SGK1 downregulation co-occurs with leukocyte oligomeric α-synuclein accumulation in Parkinson's disease

Background: Serum and glucocorticoid-inducible kinase 1 (SGK1) is a ubiquitous kinase with cytoprotective and immune-specific functions. Parkinson's disease (PD) animal models disclosed interactions between SGK1 and the critical pathogenic pathways of the disease, whereas human-based evidence is lacking. We investigated the SGK1 contribution to the biological dynamics of PD ex vivo, at immune and systemic level. Methods: Thirty-two well-phenotyped PD patients and 34 controls were enrolled. Peripheral blood mononuclear cells (PBMCs) and serum were obtained. PBMCs levels of SGK1, α-synuclein total and oligomeric forms (α-syntot, α-synolig) were measured by Western blot and ELISA, respectively. SGK1 levels were tested in the serum by ELISA. Group differences were assessed using age-adjusted, rank-based linear regression models; ROC analysis was performed using age-adjusted PBMC SGK1 residuals and a Youden-derived cutpoint; associations with clinical variables were tested using age-adjusted regressions. Results: PD PBMCs exhibited lower SGK1 (p < 0.001) and higher α-synolig levels than controls (p = 0.026). SGK1 serum levels were also lower in PD patients (p = 0.040). ROC analysis showed that PBMC SGK1 significantly discriminated PD from controls (AUC = 0.85,[95 % CI 0.75-0.95],p < 0.001). The optimal cutpoint yielded a sensitivity of 1.00 and a specificity of 0.60. No significant correlations were found between biological and clinical parameters.
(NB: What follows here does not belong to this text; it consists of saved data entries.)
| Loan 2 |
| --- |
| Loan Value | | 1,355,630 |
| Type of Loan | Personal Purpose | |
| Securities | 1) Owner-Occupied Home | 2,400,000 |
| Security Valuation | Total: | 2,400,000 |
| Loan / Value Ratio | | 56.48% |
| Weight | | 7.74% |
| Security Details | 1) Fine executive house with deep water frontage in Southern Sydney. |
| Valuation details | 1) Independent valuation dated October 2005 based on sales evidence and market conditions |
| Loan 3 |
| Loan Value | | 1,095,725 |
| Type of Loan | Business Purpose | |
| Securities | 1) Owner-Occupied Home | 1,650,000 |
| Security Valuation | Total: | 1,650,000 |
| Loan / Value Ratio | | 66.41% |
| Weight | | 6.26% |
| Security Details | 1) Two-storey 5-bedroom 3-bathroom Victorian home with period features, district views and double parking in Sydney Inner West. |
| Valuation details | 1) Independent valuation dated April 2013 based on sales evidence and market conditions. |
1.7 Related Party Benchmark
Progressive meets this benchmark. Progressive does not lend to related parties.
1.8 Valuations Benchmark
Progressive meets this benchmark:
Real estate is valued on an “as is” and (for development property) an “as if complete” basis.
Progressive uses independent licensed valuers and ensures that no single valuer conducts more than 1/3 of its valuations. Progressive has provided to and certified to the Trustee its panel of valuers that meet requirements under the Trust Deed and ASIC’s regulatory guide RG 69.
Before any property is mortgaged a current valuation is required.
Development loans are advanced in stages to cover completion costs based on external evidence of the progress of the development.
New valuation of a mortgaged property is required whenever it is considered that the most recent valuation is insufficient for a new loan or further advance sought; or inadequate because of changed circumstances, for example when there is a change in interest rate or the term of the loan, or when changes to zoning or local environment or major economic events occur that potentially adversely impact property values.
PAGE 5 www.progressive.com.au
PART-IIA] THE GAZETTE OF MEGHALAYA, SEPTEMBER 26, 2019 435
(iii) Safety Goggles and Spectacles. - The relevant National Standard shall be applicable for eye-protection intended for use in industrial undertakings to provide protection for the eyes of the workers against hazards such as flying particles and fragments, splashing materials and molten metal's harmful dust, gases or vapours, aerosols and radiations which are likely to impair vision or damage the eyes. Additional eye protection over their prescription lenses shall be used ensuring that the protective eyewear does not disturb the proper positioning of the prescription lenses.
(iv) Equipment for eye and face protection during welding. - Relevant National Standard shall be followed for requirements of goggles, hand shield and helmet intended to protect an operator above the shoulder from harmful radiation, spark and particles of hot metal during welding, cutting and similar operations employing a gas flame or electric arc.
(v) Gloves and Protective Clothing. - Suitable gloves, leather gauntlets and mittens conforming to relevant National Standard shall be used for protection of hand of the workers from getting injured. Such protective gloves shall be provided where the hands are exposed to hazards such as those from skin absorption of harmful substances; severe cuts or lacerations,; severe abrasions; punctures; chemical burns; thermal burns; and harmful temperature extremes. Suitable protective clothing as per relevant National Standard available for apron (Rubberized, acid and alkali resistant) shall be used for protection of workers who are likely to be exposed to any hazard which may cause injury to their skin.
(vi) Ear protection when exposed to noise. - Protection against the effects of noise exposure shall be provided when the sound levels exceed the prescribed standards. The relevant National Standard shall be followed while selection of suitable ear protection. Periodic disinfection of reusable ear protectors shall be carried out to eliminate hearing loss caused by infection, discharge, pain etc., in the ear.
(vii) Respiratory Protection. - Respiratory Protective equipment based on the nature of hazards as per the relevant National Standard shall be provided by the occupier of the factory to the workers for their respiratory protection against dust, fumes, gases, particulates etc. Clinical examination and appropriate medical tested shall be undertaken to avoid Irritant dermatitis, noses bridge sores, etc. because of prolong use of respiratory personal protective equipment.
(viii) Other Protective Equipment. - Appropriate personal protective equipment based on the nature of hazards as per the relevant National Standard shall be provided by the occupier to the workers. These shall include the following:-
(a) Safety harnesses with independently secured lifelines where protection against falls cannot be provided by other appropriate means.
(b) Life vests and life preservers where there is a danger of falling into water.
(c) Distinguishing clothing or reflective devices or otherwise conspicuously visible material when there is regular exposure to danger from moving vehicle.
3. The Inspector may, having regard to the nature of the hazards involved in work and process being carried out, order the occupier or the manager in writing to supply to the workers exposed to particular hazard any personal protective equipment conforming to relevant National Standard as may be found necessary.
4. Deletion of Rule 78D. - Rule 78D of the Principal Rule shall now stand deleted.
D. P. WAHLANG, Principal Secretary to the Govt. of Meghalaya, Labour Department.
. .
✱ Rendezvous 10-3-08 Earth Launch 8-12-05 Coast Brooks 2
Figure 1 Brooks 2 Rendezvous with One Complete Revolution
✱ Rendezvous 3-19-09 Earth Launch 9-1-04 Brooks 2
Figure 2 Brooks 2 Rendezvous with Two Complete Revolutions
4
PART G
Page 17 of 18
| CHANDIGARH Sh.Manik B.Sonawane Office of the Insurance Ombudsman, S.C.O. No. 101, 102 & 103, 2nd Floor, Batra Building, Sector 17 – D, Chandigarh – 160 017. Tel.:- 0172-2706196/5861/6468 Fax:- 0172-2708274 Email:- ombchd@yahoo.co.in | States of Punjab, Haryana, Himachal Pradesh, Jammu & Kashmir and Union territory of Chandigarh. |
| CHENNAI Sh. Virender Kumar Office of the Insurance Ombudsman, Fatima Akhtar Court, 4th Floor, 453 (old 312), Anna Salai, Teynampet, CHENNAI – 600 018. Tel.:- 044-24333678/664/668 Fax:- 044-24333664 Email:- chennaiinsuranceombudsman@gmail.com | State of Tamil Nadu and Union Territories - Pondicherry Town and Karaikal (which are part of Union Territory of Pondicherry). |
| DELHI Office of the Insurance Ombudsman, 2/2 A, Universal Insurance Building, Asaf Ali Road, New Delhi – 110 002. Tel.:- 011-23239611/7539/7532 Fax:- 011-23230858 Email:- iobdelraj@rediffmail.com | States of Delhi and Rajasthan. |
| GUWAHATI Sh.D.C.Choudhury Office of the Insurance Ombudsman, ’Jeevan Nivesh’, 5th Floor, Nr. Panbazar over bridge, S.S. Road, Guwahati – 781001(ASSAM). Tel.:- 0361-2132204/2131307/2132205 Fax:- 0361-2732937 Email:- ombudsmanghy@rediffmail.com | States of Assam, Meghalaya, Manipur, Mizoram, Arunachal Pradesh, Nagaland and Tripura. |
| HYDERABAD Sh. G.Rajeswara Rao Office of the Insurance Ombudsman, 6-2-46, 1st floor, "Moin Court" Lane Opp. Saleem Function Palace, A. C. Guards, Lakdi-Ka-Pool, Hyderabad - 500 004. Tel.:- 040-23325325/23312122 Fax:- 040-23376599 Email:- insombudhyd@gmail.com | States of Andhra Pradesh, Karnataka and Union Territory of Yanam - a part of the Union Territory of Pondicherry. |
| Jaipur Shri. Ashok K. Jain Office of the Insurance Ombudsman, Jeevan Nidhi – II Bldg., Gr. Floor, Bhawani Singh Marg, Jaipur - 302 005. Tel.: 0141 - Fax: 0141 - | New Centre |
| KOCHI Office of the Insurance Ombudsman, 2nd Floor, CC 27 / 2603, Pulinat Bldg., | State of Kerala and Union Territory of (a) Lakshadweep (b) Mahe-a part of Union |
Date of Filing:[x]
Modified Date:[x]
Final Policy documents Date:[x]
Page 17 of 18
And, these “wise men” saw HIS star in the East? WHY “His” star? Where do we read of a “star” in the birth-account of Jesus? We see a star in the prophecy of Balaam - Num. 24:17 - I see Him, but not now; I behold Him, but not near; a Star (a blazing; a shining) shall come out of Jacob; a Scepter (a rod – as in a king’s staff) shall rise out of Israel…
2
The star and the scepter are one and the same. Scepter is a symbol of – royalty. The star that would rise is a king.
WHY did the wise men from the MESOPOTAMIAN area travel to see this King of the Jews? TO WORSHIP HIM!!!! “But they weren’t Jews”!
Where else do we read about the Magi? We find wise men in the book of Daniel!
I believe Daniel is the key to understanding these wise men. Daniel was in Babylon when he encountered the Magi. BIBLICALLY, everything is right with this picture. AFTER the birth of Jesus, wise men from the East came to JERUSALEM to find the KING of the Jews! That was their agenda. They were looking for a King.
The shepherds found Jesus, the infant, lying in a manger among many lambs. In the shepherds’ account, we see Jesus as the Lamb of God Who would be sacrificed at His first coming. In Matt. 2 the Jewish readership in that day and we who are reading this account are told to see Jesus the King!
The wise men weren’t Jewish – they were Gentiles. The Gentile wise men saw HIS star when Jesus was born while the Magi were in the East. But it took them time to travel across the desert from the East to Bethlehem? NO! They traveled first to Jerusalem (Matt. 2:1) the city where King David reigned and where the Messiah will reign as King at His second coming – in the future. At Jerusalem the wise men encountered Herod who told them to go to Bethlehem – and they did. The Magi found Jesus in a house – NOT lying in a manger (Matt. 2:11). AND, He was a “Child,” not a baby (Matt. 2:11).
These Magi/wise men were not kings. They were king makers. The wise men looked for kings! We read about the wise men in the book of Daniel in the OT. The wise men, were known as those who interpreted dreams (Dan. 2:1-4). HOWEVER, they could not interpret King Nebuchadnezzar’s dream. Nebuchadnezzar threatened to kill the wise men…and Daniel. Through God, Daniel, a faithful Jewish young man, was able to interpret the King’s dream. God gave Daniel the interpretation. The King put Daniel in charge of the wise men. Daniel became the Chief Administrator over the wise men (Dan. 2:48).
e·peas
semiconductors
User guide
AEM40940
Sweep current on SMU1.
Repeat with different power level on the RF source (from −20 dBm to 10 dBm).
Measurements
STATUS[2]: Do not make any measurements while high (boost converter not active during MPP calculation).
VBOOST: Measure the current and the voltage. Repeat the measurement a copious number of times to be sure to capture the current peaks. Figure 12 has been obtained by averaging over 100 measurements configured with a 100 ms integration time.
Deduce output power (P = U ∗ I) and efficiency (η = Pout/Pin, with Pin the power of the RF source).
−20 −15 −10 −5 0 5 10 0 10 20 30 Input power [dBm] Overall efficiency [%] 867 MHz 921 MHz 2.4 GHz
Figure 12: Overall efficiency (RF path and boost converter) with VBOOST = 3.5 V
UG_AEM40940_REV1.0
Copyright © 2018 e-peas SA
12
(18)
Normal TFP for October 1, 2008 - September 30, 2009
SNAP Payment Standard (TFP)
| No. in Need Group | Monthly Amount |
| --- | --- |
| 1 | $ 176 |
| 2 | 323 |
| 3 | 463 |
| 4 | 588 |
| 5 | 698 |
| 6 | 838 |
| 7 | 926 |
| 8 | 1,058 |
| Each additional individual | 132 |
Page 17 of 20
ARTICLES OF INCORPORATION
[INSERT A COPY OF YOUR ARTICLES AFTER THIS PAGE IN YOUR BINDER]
Conclusions: In PD patients, SGK1 was downregulated in both PBMCs and serum. Given the preliminary nature of these findings and the co-occurrence of α-synolig accumulation in leukocytes, common mechanistic pathways might be supposed, although pending confirmation. Nevertheless, SGK1 emerged as a potential target in PD, for both biomarker and therapeutic purposes.